- [To do]
How many of the lines in the data contain "AVIS"? Give only the number.

- [Record set]
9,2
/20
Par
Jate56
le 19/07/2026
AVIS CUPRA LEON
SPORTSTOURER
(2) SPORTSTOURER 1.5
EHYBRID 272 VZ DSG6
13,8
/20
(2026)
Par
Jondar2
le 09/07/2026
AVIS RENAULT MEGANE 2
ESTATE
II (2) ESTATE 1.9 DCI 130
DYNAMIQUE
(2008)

==

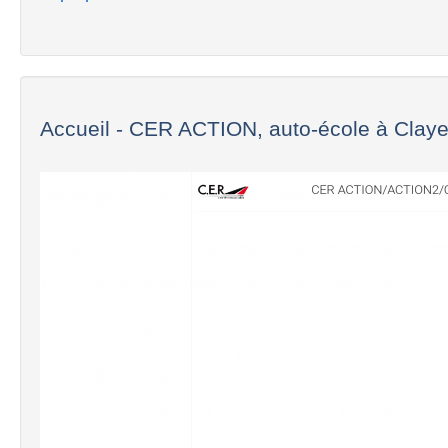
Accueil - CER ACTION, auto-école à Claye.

- [Completed exercise]
2